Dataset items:
■ ■ ■

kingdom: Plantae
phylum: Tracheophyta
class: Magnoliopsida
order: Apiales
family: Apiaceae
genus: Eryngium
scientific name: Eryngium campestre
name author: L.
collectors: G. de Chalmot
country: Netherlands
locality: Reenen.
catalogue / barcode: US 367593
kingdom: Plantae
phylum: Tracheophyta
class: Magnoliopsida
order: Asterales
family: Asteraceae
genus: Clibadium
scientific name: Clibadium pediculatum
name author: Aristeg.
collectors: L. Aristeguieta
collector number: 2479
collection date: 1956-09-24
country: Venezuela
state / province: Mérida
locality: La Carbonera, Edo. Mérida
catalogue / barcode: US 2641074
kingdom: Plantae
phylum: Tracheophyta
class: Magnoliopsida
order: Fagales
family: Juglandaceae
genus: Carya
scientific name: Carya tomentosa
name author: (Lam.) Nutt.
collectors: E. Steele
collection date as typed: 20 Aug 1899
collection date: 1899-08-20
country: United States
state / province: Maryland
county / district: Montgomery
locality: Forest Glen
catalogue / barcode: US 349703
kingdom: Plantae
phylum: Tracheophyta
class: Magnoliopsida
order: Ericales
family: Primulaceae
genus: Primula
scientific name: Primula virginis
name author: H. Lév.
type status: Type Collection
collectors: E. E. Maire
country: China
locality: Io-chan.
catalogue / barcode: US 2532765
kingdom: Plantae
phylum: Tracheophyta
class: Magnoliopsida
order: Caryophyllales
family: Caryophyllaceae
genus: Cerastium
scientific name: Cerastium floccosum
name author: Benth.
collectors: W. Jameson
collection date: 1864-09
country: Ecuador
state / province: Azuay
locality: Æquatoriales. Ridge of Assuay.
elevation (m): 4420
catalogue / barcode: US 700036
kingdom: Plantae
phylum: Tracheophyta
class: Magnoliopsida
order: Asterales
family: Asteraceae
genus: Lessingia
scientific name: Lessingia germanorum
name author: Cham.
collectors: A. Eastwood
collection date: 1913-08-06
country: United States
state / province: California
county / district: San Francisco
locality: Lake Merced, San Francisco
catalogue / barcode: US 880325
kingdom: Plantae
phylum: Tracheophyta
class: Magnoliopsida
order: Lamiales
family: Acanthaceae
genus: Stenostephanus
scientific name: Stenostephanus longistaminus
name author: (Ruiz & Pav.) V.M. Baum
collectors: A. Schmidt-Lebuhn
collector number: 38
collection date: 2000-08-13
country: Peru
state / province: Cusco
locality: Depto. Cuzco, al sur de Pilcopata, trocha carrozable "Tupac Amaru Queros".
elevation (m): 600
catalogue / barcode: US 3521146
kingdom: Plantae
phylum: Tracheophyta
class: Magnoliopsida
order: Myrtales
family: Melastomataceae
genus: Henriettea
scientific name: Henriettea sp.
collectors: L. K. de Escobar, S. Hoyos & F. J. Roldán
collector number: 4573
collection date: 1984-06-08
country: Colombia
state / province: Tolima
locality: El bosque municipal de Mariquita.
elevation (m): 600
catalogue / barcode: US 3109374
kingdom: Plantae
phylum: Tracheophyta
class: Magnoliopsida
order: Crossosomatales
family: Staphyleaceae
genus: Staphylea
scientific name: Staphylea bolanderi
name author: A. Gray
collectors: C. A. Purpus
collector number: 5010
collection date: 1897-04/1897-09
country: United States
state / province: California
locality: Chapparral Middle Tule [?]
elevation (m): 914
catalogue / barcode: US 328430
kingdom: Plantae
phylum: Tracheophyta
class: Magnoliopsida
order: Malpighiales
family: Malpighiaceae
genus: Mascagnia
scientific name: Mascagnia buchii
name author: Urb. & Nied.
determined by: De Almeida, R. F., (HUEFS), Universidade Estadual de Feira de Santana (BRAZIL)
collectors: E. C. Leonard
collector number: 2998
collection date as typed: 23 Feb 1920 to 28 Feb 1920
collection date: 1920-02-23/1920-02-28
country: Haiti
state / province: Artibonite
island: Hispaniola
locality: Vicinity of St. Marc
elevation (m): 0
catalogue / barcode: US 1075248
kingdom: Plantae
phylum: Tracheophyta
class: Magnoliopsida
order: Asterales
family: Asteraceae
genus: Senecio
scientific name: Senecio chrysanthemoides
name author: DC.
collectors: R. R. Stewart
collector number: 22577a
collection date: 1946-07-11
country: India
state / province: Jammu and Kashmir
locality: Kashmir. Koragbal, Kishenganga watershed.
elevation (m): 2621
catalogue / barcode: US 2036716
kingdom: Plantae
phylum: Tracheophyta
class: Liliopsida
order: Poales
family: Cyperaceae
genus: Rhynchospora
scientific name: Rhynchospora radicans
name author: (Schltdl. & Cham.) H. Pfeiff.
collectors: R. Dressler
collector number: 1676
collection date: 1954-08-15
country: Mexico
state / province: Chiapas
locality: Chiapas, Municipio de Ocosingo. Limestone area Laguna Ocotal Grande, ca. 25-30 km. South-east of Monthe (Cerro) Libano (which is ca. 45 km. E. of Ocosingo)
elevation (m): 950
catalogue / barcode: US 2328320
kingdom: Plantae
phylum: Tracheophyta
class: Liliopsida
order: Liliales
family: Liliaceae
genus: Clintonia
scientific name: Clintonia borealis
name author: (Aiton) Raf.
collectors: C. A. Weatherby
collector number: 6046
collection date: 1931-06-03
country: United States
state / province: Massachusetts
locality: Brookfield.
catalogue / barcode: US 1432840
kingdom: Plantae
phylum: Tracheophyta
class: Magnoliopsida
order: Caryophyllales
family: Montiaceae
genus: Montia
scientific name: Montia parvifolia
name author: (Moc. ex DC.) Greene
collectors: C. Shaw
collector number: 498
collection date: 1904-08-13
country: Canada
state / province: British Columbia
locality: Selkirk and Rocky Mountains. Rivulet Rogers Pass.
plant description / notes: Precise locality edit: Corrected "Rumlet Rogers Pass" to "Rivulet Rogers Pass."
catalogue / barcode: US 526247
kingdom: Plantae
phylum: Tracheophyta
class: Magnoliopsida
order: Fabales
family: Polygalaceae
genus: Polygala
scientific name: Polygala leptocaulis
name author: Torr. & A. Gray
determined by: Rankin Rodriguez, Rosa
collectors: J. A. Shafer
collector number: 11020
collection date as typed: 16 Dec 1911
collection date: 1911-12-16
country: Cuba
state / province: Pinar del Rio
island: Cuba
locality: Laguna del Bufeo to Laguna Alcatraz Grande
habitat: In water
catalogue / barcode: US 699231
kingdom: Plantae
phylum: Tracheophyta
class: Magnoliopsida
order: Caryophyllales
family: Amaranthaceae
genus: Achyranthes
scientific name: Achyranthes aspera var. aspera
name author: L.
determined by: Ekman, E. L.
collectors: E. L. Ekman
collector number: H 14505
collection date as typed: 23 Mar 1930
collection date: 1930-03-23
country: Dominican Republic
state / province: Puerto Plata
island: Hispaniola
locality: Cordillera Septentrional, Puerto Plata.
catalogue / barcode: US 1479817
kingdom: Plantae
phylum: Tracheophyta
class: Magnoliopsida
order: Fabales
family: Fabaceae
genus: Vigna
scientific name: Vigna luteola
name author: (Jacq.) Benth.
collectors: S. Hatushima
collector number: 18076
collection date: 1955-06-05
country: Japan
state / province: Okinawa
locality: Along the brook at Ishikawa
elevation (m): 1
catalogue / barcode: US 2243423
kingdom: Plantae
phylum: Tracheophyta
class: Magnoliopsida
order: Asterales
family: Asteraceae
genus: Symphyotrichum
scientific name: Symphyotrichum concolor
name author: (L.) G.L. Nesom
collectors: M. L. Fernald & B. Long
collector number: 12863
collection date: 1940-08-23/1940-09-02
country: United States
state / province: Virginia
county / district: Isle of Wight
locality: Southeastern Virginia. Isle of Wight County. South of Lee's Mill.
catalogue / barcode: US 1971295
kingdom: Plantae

■ ■ ■

GIVEN EXERCISE: Rewrite every line of the records above, replacing "collectors" with "collected by" and leaving everything else unchanged.

ANSWER FOR THE TASK:
kingdom: Plantae
phylum: Tracheophyta
class: Magnoliopsida
order: Apiales
family: Apiaceae
genus: Eryngium
scientific name: Eryngium campestre
name author: L.
collected by: G. de Chalmot
country: Netherlands
locality: Reenen.
catalogue / barcode: US 367593
kingdom: Plantae
phylum: Tracheophyta
class: Magnoliopsida
order: Asterales
family: Asteraceae
genus: Clibadium
scientific name: Clibadium pediculatum
name author: Aristeg.
collected by: L. Aristeguieta
collector number: 2479
collection date: 1956-09-24
country: Venezuela
state / province: Mérida
locality: La Carbonera, Edo. Mérida
catalogue / barcode: US 2641074
kingdom: Plantae
phylum: Tracheophyta
class: Magnoliopsida
order: Fagales
family: Juglandaceae
genus: Carya
scientific name: Carya tomentosa
name author: (Lam.) Nutt.
collected by: E. Steele
collection date as typed: 20 Aug 1899
collection date: 1899-08-20
country: United States
state / province: Maryland
county / district: Montgomery
locality: Forest Glen
catalogue / barcode: US 349703
kingdom: Plantae
phylum: Tracheophyta
class: Magnoliopsida
order: Ericales
family: Primulaceae
genus: Primula
scientific name: Primula virginis
name author: H. Lév.
type status: Type Collection
collected by: E. E. Maire
country: China
locality: Io-chan.
catalogue / barcode: US 2532765
kingdom: Plantae
phylum: Tracheophyta
class: Magnoliopsida
order: Caryophyllales
family: Caryophyllaceae
genus: Cerastium
scientific name: Cerastium floccosum
name author: Benth.
collected by: W. Jameson
collection date: 1864-09
country: Ecuador
state / province: Azuay
locality: Æquatoriales. Ridge of Assuay.
elevation (m): 4420
catalogue / barcode: US 700036
kingdom: Plantae
phylum: Tracheophyta
class: Magnoliopsida
order: Asterales
family: Asteraceae
genus: Lessingia
scientific name: Lessingia germanorum
name author: Cham.
collected by: A. Eastwood
collection date: 1913-08-06
country: United States
state / province: California
county / district: San Francisco
locality: Lake Merced, San Francisco
catalogue / barcode: US 880325
kingdom: Plantae
phylum: Tracheophyta
class: Magnoliopsida
order: Lamiales
family: Acanthaceae
genus: Stenostephanus
scientific name: Stenostephanus longistaminus
name author: (Ruiz & Pav.) V.M. Baum
collected by: A. Schmidt-Lebuhn
collector number: 38
collection date: 2000-08-13
country: Peru
state / province: Cusco
locality: Depto. Cuzco, al sur de Pilcopata, trocha carrozable "Tupac Amaru Queros".
elevation (m): 600
catalogue / barcode: US 3521146
kingdom: Plantae
phylum: Tracheophyta
class: Magnoliopsida
order: Myrtales
family: Melastomataceae
genus: Henriettea
scientific name: Henriettea sp.
collected by: L. K. de Escobar, S. Hoyos & F. J. Roldán
collector number: 4573
collection date: 1984-06-08
country: Colombia
state / province: Tolima
locality: El bosque municipal de Mariquita.
elevation (m): 600
catalogue / barcode: US 3109374
kingdom: Plantae
phylum: Tracheophyta
class: Magnoliopsida
order: Crossosomatales
family: Staphyleaceae
genus: Staphylea
scientific name: Staphylea bolanderi
name author: A. Gray
collected by: C. A. Purpus
collector number: 5010
collection date: 1897-04/1897-09
country: United States
state / province: California
locality: Chapparral Middle Tule [?]
elevation (m): 914
catalogue / barcode: US 328430
kingdom: Plantae
phylum: Tracheophyta
class: Magnoliopsida
order: Malpighiales
family: Malpighiaceae
genus: Mascagnia
scientific name: Mascagnia buchii
name author: Urb. & Nied.
determined by: De Almeida, R. F., (HUEFS), Universidade Estadual de Feira de Santana (BRAZIL)
collected by: E. C. Leonard
collector number: 2998
collection date as typed: 23 Feb 1920 to 28 Feb 1920
collection date: 1920-02-23/1920-02-28
country: Haiti
state / province: Artibonite
island: Hispaniola
locality: Vicinity of St. Marc
elevation (m): 0
catalogue / barcode: US 1075248
kingdom: Plantae
phylum: Tracheophyta
class: Magnoliopsida
order: Asterales
family: Asteraceae
genus: Senecio
scientific name: Senecio chrysanthemoides
name author: DC.
collected by: R. R. Stewart
collector number: 22577a
collection date: 1946-07-11
country: India
state / province: Jammu and Kashmir
locality: Kashmir. Koragbal, Kishenganga watershed.
elevation (m): 2621
catalogue / barcode: US 2036716
kingdom: Plantae
phylum: Tracheophyta
class: Liliopsida
order: Poales
family: Cyperaceae
genus: Rhynchospora
scientific name: Rhynchospora radicans
name author: (Schltdl. & Cham.) H. Pfeiff.
collected by: R. Dressler
collector number: 1676
collection date: 1954-08-15
country: Mexico
state / province: Chiapas
locality: Chiapas, Municipio de Ocosingo. Limestone area Laguna Ocotal Grande, ca. 25-30 km. South-east of Monthe (Cerro) Libano (which is ca. 45 km. E. of Ocosingo)
elevation (m): 950
catalogue / barcode: US 2328320
kingdom: Plantae
phylum: Tracheophyta
class: Liliopsida
order: Liliales
family: Liliaceae
genus: Clintonia
scientific name: Clintonia borealis
name author: (Aiton) Raf.
collected by: C. A. Weatherby
collector number: 6046
collection date: 1931-06-03
country: United States
state / province: Massachusetts
locality: Brookfield.
catalogue / barcode: US 1432840
kingdom: Plantae
phylum: Tracheophyta
class: Magnoliopsida
order: Caryophyllales
family: Montiaceae
genus: Montia
scientific name: Montia parvifolia
name author: (Moc. ex DC.) Greene
collected by: C. Shaw
collector number: 498
collection date: 1904-08-13
country: Canada
state / province: British Columbia
locality: Selkirk and Rocky Mountains. Rivulet Rogers Pass.
plant description / notes: Precise locality edit: Corrected "Rumlet Rogers Pass" to "Rivulet Rogers Pass."
catalogue / barcode: US 526247
kingdom: Plantae
phylum: Tracheophyta
class: Magnoliopsida
order: Fabales
family: Polygalaceae
genus: Polygala
scientific name: Polygala leptocaulis
name author: Torr. & A. Gray
determined by: Rankin Rodriguez, Rosa
collected by: J. A. Shafer
collector number: 11020
collection date as typed: 16 Dec 1911
collection date: 1911-12-16
country: Cuba
state / province: Pinar del Rio
island: Cuba
locality: Laguna del Bufeo to Laguna Alcatraz Grande
habitat: In water
catalogue / barcode: US 699231
kingdom: Plantae
phylum: Tracheophyta
class: Magnoliopsida
order: Caryophyllales
family: Amaranthaceae
genus: Achyranthes
scientific name: Achyranthes aspera var. aspera
name author: L.
determined by: Ekman, E. L.
collected by: E. L. Ekman
collector number: H 14505
collection date as typed: 23 Mar 1930
collection date: 1930-03-23
country: Dominican Republic
state / province: Puerto Plata
island: Hispaniola
locality: Cordillera Septentrional, Puerto Plata.
catalogue / barcode: US 1479817
kingdom: Plantae
phylum: Tracheophyta
class: Magnoliopsida
order: Fabales
family: Fabaceae
genus: Vigna
scientific name: Vigna luteola
name author: (Jacq.) Benth.
collected by: S. Hatushima
collector number: 18076
collection date: 1955-06-05
country: Japan
state / province: Okinawa
locality: Along the brook at Ishikawa
elevation (m): 1
catalogue / barcode: US 2243423
kingdom: Plantae
phylum: Tracheophyta
class: Magnoliopsida
order: Asterales
family: Asteraceae
genus: Symphyotrichum
scientific name: Symphyotrichum concolor
name author: (L.) G.L. Nesom
collected by: M. L. Fernald & B. Long
collector number: 12863
collection date: 1940-08-23/1940-09-02
country: United States
state / province: Virginia
county / district: Isle of Wight
locality: Southeastern Virginia. Isle of Wight County. South of Lee's Mill.
catalogue / barcode: US 1971295
kingdom: Plantae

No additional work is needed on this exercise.